> Supplied data
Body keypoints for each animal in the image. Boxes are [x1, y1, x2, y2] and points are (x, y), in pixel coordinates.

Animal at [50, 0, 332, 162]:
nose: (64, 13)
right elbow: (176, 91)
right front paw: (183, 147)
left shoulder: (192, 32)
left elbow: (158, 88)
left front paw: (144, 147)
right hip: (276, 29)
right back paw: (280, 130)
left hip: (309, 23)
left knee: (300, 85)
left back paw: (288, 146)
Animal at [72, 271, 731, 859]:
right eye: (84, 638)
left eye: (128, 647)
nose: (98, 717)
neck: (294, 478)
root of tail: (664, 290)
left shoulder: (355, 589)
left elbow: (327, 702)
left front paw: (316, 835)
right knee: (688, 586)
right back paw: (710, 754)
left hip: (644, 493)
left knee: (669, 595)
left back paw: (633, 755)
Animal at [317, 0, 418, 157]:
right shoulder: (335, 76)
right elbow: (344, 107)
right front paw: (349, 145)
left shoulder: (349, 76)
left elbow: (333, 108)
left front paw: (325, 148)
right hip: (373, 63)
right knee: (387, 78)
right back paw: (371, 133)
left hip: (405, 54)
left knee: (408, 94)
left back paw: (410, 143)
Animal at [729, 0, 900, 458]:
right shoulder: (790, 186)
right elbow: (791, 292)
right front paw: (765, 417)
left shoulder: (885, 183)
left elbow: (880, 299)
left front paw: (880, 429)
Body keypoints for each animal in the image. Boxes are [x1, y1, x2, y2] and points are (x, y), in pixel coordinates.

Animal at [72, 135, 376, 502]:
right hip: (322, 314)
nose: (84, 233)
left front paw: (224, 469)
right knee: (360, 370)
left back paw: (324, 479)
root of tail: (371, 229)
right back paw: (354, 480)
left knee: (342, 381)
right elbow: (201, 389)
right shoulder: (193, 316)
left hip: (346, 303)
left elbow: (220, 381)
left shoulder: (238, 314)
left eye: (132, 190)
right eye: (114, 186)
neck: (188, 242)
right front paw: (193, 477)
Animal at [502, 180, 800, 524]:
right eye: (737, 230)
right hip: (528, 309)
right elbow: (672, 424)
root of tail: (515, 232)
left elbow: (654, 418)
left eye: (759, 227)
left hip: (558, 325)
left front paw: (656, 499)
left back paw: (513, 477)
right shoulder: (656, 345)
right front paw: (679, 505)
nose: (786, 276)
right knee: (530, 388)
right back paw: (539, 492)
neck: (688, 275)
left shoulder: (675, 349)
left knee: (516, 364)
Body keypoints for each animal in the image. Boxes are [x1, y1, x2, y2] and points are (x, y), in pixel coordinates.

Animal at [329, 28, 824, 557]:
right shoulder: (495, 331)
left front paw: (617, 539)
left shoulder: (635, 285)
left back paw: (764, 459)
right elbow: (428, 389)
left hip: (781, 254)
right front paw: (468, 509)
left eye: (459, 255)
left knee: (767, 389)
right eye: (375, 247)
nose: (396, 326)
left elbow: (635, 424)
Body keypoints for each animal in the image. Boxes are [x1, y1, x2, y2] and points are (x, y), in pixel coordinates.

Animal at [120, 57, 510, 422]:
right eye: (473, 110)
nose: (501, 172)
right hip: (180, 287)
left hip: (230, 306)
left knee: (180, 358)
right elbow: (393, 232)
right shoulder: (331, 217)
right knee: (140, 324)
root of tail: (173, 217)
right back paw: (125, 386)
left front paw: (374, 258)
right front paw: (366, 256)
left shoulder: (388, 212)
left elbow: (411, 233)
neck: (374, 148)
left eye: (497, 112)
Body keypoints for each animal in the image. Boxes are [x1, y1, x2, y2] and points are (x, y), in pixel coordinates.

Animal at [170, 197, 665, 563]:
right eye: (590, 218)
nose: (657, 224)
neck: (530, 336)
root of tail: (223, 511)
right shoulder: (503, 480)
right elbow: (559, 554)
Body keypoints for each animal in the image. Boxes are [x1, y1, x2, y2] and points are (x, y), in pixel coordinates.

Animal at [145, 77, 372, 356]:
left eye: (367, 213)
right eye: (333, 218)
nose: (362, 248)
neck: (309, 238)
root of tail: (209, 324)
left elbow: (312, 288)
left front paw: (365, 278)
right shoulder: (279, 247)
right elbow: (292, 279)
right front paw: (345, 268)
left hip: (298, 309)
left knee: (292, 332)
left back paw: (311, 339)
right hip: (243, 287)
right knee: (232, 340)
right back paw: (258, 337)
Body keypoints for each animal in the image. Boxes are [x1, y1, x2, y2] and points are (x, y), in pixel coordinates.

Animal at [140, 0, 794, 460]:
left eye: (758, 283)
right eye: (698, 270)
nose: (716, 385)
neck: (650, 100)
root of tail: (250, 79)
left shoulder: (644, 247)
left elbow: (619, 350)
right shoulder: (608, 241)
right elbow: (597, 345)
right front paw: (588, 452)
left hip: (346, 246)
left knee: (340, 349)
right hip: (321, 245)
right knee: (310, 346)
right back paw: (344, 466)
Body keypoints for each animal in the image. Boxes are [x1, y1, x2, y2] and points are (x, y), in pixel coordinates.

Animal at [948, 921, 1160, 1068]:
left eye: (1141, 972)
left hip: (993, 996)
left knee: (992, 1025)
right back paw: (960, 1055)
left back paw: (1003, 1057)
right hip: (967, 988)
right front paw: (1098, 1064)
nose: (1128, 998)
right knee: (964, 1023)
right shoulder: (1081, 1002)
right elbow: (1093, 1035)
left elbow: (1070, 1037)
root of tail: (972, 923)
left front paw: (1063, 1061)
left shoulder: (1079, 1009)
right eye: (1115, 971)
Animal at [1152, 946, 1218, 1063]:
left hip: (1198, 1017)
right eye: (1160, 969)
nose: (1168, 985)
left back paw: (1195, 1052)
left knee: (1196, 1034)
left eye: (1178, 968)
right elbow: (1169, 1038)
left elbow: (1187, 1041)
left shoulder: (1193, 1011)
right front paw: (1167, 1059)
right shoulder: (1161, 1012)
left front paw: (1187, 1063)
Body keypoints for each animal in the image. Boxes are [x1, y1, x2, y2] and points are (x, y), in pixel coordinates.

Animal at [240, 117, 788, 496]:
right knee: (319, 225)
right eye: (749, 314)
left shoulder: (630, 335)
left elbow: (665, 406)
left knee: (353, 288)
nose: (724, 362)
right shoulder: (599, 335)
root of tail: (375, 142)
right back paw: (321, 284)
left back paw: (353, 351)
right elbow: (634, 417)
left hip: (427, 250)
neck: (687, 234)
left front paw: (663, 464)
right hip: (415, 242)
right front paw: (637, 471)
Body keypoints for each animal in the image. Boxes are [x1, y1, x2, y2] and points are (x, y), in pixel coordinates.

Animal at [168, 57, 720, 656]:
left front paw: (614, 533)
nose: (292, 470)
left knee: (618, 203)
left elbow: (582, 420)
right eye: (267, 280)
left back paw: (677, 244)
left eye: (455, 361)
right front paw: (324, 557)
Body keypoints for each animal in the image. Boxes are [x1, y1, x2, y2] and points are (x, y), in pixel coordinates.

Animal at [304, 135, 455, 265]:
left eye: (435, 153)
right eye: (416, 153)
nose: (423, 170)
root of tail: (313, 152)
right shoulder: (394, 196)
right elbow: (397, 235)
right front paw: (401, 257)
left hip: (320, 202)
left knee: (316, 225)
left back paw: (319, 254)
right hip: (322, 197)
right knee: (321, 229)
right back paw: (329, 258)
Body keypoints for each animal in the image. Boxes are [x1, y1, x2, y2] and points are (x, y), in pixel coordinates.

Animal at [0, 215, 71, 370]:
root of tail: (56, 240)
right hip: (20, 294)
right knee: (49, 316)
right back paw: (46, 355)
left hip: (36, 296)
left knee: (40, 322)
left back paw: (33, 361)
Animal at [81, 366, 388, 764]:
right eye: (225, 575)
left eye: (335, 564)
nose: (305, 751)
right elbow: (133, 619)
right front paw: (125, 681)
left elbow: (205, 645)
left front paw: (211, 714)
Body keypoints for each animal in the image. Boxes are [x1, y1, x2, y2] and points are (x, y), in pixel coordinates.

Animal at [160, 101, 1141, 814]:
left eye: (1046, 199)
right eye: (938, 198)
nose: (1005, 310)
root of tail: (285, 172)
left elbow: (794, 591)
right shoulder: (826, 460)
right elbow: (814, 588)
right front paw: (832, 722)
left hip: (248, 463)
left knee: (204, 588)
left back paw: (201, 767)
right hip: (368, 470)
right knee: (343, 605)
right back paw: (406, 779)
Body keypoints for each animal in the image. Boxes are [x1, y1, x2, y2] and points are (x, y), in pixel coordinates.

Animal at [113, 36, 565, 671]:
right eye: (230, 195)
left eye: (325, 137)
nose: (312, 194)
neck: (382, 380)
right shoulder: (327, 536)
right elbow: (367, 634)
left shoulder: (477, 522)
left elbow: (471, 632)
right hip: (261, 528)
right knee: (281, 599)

> About this exercise
Word for word, restate the lines above from the line containing "right shoulder: (608, 241)" through the line containing "right hip: (322, 197)", with both included and nothing else.

> Response below
right shoulder: (608, 241)
right elbow: (597, 345)
right front paw: (588, 452)
left hip: (346, 246)
left knee: (340, 349)
right hip: (321, 245)
right knee: (310, 346)
right back paw: (344, 466)
Body keypoints for each animal in the image. Boxes are [x1, y1, x2, y2] and points are (x, y), in pixel coordinates.

Animal at [948, 921, 1160, 1068]:
left eye: (1141, 972)
left hip: (993, 996)
left knee: (992, 1025)
right back paw: (960, 1055)
left back paw: (1003, 1057)
right hip: (967, 988)
right front paw: (1098, 1064)
nose: (1128, 998)
right knee: (964, 1023)
right shoulder: (1081, 1002)
right elbow: (1093, 1035)
left elbow: (1070, 1037)
root of tail: (972, 923)
left front paw: (1063, 1061)
left shoulder: (1079, 1009)
right eye: (1115, 971)
Animal at [1152, 946, 1218, 1063]:
left hip: (1198, 1017)
right eye: (1160, 969)
nose: (1168, 985)
left back paw: (1195, 1052)
left knee: (1196, 1034)
left eye: (1178, 968)
right elbow: (1169, 1038)
left elbow: (1187, 1041)
left shoulder: (1193, 1011)
right front paw: (1167, 1059)
right shoulder: (1161, 1012)
left front paw: (1187, 1063)
Body keypoints for each animal in the image. Boxes are [x1, y1, x2, y2] and points are (x, y), in pixel coordinates.

Animal at [240, 117, 788, 496]:
right knee: (319, 225)
right eye: (749, 314)
left shoulder: (630, 335)
left elbow: (665, 406)
left knee: (353, 288)
nose: (724, 362)
right shoulder: (599, 335)
root of tail: (375, 142)
right back paw: (321, 284)
left back paw: (353, 351)
right elbow: (634, 417)
left hip: (427, 250)
neck: (687, 234)
left front paw: (663, 464)
right hip: (415, 242)
right front paw: (637, 471)
Body keypoints for each animal in the image. Boxes are [x1, y1, x2, y2] and points are (x, y), in pixel coordinates.

Animal at [168, 57, 720, 656]:
left front paw: (614, 533)
nose: (292, 470)
left knee: (618, 203)
left elbow: (582, 420)
right eye: (267, 280)
left back paw: (677, 244)
left eye: (455, 361)
right front paw: (324, 557)
Body keypoints for each animal in the image. Boxes are [x1, y1, x2, y2] and points are (x, y), in pixel coordinates.

Animal at [304, 135, 455, 265]:
left eye: (435, 153)
right eye: (416, 153)
nose: (423, 170)
root of tail: (313, 152)
right shoulder: (394, 196)
right elbow: (397, 235)
right front paw: (401, 257)
left hip: (320, 202)
left knee: (316, 225)
left back paw: (319, 254)
right hip: (322, 197)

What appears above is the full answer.